ИЗБРАННЫЙ ОТРЫВОК
↓↓↓

Елена Лаврентьева - Повседневная жизнь дворянства пушкинской поры. Этикет
«Женщина утрачивает очарование не только если позволяет себе произнести слово, лишенное изящества, но даже если слышит его, если кто-то осмеливается произнести его в ее присутствии»{22}.
Чуть было не поплатился своей карьерой, свидетельствует П. А. Вяземский, князь Белосельский за «поэтические вольности» в домашнем спектакле, на котором присутствовали дамы. «Князь Белосельский (отец милой и образованной княгини Зинаиды Волконской) был, как известно, любезный и просвещенный вельможа, но бедовый поэт. Его поэтические вольности… были безграничны до невозможности. Однажды в Москве написал он оперетку, кажется, под заглавием "Олинька". Ее давали на домашнем и крепостном театре Алексея Афанасьевича Столыпина… Оперетка князя Белосельского была приправлена пряностями самого соблазнительного свойства. Хозяин дома, в своем нелитературном простосердечии, а может быть, вследствие общего вкуса стариков к крупным шуткам, которые кажутся им тем более забавны, что они не очень целомудренны, созвал московскую публику к представлению оперы князя Белосельского. Сначала все было чинно и шло благополучно.
Благопристойности ничто не нарушало.Но Белосельский был не раз бедам начало.
Вдруг посыпались шутки даже и не двусмысленно-прозрачные, а прямо набело и наголо. В публике удивление и смущение. Дамы, многие, вероятно, по чутью, чувствуют что-то неловко и неладно. Действие переходит со сцены на публику: сперва слышен шепот, потом ропот. Одним словом, театральный скандал в полном разгаре. Некоторые мужья, не дождавшись конца спектакля, поспешно с женами и дочерьми выходят из залы. Дамы, присутствующие тут без мужей, молодые вдовы, чинные старухи следуют этому движению. Зала пустеет.

↑↑↑

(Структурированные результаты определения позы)

↓↓↓

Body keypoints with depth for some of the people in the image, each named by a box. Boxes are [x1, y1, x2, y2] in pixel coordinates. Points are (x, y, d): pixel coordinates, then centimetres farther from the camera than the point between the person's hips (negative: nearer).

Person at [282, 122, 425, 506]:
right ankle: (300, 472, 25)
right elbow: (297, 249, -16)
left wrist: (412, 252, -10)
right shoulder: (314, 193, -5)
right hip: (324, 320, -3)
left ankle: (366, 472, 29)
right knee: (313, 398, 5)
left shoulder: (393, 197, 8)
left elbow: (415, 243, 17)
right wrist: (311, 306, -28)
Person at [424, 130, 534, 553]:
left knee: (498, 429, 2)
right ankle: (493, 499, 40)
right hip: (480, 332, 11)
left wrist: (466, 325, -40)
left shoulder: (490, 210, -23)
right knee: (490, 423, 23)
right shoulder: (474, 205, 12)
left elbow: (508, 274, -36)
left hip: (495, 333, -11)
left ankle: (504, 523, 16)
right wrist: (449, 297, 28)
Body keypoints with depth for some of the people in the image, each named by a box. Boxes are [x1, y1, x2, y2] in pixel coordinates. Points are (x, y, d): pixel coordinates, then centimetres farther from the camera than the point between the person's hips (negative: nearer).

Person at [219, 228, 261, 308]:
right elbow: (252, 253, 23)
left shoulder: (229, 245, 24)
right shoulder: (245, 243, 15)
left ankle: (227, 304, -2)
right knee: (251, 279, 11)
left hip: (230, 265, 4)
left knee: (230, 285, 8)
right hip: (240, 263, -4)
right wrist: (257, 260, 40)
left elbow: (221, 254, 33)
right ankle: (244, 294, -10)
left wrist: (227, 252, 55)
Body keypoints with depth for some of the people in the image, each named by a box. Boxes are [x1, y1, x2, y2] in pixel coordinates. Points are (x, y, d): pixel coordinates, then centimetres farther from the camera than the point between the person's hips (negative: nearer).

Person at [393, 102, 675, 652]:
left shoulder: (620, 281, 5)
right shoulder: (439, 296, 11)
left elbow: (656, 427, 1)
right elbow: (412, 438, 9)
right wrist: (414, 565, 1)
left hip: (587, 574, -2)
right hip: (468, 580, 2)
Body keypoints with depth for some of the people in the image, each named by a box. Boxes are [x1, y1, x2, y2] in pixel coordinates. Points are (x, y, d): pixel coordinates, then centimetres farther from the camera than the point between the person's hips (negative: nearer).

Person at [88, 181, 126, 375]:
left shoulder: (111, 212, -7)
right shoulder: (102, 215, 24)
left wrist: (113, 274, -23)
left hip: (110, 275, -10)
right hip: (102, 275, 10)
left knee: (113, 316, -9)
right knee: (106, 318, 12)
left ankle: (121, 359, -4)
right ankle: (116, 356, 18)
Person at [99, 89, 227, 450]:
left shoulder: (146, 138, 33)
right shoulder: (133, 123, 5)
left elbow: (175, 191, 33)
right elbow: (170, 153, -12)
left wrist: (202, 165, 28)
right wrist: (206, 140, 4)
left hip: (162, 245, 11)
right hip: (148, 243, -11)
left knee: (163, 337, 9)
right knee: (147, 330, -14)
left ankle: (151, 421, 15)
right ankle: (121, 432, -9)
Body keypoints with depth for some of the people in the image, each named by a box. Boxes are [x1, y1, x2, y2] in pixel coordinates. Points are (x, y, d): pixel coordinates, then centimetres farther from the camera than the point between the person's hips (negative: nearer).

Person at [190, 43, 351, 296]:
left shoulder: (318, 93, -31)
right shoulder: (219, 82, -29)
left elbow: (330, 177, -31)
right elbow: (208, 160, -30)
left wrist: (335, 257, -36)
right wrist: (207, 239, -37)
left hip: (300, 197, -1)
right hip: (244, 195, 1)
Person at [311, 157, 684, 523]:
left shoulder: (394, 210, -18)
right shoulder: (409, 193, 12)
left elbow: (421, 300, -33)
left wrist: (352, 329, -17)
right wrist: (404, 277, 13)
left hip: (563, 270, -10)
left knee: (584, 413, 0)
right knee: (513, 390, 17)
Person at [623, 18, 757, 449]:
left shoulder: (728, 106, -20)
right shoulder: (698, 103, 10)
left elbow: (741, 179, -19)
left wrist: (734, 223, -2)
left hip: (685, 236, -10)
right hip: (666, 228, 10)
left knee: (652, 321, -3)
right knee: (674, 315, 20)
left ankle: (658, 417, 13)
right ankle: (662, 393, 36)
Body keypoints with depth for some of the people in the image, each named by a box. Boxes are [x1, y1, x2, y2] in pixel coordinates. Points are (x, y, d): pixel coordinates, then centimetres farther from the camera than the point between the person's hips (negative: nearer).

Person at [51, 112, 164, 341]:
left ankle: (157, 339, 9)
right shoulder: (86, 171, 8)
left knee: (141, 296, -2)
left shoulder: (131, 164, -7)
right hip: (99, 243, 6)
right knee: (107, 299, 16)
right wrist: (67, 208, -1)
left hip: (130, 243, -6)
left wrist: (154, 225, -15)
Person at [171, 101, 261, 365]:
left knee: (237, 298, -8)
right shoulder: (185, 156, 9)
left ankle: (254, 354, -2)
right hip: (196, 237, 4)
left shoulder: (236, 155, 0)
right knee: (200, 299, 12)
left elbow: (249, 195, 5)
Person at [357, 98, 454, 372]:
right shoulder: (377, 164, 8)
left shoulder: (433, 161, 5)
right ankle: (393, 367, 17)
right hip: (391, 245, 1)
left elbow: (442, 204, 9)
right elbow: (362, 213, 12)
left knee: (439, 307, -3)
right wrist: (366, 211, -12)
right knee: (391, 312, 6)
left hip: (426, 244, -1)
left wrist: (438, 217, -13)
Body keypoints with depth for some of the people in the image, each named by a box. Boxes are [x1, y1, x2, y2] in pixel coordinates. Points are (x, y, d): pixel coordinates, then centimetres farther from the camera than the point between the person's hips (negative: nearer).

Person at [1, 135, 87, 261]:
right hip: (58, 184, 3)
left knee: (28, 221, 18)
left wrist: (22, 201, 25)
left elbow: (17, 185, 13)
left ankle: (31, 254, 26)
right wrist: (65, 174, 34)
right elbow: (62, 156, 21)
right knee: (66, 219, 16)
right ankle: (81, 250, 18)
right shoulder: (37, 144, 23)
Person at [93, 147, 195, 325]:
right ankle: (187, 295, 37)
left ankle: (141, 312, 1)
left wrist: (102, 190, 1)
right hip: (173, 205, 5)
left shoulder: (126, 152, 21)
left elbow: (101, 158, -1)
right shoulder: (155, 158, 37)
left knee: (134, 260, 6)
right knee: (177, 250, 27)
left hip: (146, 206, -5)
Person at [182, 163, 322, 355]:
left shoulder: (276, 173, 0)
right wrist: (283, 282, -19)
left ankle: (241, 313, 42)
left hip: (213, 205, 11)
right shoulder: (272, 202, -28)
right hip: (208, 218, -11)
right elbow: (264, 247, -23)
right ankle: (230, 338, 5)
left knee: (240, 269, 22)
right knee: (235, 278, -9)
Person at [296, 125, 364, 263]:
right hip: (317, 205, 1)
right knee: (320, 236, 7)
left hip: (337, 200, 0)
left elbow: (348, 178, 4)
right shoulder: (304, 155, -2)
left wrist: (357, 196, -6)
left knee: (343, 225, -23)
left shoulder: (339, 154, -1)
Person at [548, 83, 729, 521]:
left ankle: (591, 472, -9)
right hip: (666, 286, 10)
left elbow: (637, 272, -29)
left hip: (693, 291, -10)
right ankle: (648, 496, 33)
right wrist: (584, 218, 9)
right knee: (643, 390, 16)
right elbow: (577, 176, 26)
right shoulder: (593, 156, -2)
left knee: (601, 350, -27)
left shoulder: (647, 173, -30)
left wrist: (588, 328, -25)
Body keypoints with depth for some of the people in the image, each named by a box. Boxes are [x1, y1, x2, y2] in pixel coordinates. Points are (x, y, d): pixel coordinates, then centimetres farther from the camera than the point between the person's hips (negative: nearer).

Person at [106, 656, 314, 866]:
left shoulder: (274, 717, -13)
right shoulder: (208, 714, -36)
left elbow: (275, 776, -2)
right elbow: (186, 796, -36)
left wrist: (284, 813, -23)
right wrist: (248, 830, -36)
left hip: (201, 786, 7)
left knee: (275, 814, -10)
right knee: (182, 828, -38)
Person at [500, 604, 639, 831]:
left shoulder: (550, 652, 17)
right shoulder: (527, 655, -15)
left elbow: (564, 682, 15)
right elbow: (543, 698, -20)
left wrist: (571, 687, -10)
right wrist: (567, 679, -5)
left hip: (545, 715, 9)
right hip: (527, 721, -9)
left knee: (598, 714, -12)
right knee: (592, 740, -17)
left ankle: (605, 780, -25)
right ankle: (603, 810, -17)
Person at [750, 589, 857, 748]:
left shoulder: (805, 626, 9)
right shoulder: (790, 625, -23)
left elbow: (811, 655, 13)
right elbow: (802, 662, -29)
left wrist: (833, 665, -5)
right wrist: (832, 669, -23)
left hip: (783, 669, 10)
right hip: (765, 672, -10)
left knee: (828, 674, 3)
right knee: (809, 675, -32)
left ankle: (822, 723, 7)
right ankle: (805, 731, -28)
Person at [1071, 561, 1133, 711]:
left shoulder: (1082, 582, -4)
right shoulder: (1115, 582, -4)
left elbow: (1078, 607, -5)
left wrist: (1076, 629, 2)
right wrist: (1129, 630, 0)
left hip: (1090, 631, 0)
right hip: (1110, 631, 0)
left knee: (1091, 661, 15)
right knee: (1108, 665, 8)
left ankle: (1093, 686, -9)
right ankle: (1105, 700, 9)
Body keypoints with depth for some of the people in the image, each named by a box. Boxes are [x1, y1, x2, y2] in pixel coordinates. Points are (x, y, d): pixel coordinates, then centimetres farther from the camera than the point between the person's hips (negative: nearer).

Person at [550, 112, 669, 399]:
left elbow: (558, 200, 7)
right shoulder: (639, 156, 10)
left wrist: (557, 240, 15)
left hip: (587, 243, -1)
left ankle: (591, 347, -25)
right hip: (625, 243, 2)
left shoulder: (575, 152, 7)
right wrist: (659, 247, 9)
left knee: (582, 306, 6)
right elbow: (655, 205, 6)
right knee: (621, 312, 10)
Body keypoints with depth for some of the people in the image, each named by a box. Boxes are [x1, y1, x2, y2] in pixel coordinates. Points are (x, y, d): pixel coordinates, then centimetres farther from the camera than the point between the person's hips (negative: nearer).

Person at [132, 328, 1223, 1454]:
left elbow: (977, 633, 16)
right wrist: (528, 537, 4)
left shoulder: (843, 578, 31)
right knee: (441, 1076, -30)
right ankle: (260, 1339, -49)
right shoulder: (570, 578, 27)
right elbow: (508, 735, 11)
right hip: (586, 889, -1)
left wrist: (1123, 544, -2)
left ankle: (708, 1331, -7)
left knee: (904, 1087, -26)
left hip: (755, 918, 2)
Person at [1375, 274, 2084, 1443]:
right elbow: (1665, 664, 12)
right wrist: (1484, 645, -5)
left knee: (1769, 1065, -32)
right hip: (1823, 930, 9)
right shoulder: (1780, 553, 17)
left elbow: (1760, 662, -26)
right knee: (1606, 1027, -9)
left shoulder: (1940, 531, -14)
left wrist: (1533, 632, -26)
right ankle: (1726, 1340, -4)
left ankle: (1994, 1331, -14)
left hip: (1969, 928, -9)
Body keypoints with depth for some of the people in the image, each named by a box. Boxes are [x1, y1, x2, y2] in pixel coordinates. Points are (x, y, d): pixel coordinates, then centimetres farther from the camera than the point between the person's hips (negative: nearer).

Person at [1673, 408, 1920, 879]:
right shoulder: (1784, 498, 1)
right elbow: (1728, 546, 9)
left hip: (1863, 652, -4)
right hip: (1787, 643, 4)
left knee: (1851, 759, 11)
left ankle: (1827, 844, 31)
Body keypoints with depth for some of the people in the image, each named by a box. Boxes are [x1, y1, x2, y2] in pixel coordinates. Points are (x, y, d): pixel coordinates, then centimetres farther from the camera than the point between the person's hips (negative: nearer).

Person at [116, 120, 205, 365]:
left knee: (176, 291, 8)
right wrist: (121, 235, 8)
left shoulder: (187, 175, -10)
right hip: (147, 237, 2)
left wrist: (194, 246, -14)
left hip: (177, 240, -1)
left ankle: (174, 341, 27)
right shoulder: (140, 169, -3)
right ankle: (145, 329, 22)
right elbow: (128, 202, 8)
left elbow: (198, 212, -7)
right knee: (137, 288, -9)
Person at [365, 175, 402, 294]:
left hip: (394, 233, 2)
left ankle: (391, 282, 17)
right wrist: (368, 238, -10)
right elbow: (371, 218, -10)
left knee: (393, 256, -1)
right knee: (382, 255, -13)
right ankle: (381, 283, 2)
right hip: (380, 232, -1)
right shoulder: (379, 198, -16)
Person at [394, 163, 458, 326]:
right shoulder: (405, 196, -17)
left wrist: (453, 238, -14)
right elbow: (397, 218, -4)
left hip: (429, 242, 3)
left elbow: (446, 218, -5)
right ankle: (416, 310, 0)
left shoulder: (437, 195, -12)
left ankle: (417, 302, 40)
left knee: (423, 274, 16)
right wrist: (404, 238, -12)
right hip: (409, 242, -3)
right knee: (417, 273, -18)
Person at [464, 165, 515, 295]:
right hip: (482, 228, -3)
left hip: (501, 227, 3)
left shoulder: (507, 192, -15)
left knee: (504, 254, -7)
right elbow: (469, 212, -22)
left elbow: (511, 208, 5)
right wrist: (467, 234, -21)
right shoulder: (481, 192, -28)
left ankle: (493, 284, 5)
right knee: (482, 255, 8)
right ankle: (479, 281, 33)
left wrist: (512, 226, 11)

↑↑↑

УСЛОВИЕ ЗАДАНИЯ
Ответьте по отрывку о дворянском этикете на следующие вопросы:
(а) Чьим отцом был князь Белосельский?
(б) На каком театре давали оперетку князя Белосельского?
(в) Кто первыми вышли из залы, не дождавшись конца спектакля?
Данные представляют собой самостоятельный материал и с отрывком не связаны.

РЕШЕНИЕ ЗАДАНИЯ
(а) Отцом княгини Зинаиды Волконской.
(б) На домашнем и крепостном театре Алексея Афанасьевича Столыпина.
(в) Некоторые мужья вместе с женами и дочерьми.